信長麾下の遊撃軍団である織田一門衆とは
信長の入京以前の親族を信長公記で見てみると、叔父の信光・信次・諸兄の信広・弟の信行・信時くらいです。
そのうち、信長の後ろ盾であった信光、信長と家督を争った信勝、一時守山城主であった信時、いずれも弘治年間(1555~1557年)に非業の死をとげています。
また信勝・信時以外にも、信長には信包・信治・信興・秀成・越中守(中根家養子)・長益・長利と、多くの弟たちがいて、信長入京のころには既に成人していたはずですが、彼らの事績はほとんど伝わっていません。
信包は永禄十一年(1568年)の長野家養子縁組の時、信治・信興は元亀元年(1570年)の討ち死にの時が良質な資料における彼らの初見になります。
天正二年(1574年)の長島一揆討伐戦で、一門衆のうち、信次・信広・秀成、それに従兄弟の信成らが討ち死にし、もともと弱体だった古くからの一門衆が、いよいよ取るに足らない存在になりました。
そのような過程の中で、信長の息男たちが成長し、信長は彼らに軍の統率権・地城支配権などを分け与えていきました。
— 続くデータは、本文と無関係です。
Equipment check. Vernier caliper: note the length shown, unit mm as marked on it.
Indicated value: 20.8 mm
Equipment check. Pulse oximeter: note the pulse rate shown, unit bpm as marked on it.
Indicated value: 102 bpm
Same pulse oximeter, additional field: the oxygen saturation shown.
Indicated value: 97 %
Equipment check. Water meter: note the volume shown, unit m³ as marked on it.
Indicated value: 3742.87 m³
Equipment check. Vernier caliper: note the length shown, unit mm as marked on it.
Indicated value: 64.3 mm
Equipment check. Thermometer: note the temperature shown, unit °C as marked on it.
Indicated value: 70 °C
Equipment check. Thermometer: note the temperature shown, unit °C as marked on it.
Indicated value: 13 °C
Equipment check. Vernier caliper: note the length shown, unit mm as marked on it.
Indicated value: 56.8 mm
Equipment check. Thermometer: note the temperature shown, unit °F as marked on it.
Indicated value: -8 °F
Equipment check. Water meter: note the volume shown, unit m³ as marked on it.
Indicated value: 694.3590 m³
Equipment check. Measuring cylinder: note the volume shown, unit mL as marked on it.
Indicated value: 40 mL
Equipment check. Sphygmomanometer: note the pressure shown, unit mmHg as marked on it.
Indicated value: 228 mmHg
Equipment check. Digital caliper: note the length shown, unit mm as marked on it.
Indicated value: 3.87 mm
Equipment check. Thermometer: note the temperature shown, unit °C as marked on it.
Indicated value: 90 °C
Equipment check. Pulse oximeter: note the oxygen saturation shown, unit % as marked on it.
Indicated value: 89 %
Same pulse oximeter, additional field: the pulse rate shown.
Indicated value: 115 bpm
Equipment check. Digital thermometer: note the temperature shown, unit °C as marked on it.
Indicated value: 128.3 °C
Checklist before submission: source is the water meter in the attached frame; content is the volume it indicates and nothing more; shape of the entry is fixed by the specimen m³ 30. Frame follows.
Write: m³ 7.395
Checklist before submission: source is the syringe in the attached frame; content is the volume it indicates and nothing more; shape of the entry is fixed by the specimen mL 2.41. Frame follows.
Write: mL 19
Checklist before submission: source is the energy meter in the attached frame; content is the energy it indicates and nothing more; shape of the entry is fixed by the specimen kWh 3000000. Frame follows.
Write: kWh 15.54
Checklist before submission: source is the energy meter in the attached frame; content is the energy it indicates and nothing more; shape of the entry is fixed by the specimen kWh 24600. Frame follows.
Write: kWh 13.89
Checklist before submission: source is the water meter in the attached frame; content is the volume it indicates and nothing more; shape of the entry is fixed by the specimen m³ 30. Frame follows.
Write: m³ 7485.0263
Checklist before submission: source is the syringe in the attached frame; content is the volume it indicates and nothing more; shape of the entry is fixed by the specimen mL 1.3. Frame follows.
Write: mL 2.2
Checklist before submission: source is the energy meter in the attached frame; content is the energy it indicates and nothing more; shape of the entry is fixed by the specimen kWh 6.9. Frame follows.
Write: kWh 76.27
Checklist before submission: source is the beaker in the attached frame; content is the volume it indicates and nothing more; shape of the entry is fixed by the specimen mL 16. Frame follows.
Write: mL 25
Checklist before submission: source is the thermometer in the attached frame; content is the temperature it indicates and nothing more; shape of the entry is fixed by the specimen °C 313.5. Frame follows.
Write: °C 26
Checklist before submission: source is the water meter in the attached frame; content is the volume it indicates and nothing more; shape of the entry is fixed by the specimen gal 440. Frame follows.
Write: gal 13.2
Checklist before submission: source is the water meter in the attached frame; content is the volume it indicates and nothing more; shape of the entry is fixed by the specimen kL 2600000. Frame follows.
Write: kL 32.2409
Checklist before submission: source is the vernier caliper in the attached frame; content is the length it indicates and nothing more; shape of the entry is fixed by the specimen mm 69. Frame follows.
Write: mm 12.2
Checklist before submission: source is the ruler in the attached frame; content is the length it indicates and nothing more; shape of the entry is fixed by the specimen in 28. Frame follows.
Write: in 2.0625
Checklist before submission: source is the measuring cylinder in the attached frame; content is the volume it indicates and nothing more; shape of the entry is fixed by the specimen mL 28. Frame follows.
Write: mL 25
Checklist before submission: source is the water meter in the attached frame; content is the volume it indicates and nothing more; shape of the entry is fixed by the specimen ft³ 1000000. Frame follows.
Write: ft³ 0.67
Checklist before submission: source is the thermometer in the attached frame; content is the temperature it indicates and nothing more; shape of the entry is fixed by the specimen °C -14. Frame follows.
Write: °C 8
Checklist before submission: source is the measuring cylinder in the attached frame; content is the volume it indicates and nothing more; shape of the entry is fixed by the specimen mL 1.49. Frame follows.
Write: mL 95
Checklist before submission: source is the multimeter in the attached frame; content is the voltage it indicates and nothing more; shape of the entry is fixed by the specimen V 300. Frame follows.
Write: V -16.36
信長の晩年、一門衆の中で特別の地位を認められていたものは、嫡男信忠、二男信雄、三男信孝、弟信包、そして甥の信澄の五人に絞られました。
信忠は別格ですが、他の四人にしても、郡単位の一職支配権を持ち、一軍団の統率権を委ねられていましたが、今回は織田一門衆としてその中の信忠・信雄・信孝の事績と人物像について述べてみます。
●嫡男・織田信忠
とかく父である信長の陰に隠れがちな信忠ですが、その事績を見ると決して凡庸な継嗣ではありません。
天正二年(1574年)から武田の押さえの役割を担い、松永久秀攻め、播磨救援では主将の任務を果たしました。
信長の晩年、織田総軍を指揮したのは、むしろ信忠の方で、最後の戦いとなった天正十年(1582年)の武田攻めでは、信長が信濃に入る前に信忠の手で武田氏の息の根を止めています。
この直後に信長は、「天下の儀」つまり政権担当者の地位をも信忠に譲り渡す意思を表明しました。
本能寺の変を知った時、信忠には宿所・妙覚寺から逃げ出すという選択肢もありましたが、しかし彼はぶざまな死を避けるため、そこに留まりましたが逃げれば無事に生き延びた可能性が高かったといわれています。
●織田信雄
父に似ぬ無能な男とされていますが、それは伊賀攻めに失敗して父に叱責されたこと、本能寺の変後、安土城を放火した犯人の有力候補とみなされていることが大きいとされています。
十二歳のとき北畠氏の養嗣子となり、十八歳のとき家督を継いだ彼は、伊賀攻めに一度は失敗したものの、天正九年(1581年)には大軍を指揮して制圧に成功しています。
しかし、本能寺の変ののちは羽柴秀吉に利用され、織田家の家督に祭り上げられたものの、実質が伴わないまま、織田家の没落を招いてしまいました。
一度は小牧長久手の戦いで秀吉と対陣しましたが、結局は軍門に下っています。
●織田信孝
わずか十一歳のとき、伊勢国人・神戸(かんべ)氏の養子にされ、十三歳で家督を継ぎ、その後は主に信忠の下に属す形であちこちの戦いに従軍し、本能寺の変直前には、四国討伐軍に総帥に任命されました。
本能寺の変ののち、羽柴秀吉と合流して山崎の戦で父の仇を討ちますが、その後次兄の信雄と織田の家督を争いみすみす秀吉の台頭を許し、秀吉との対立の中で信孝の家臣はことごとく信孝のもとを離れていきました。
結局、信孝は賤ヶ岳の戦い後、秀吉を背景にした信雄のため死に追い込まれています。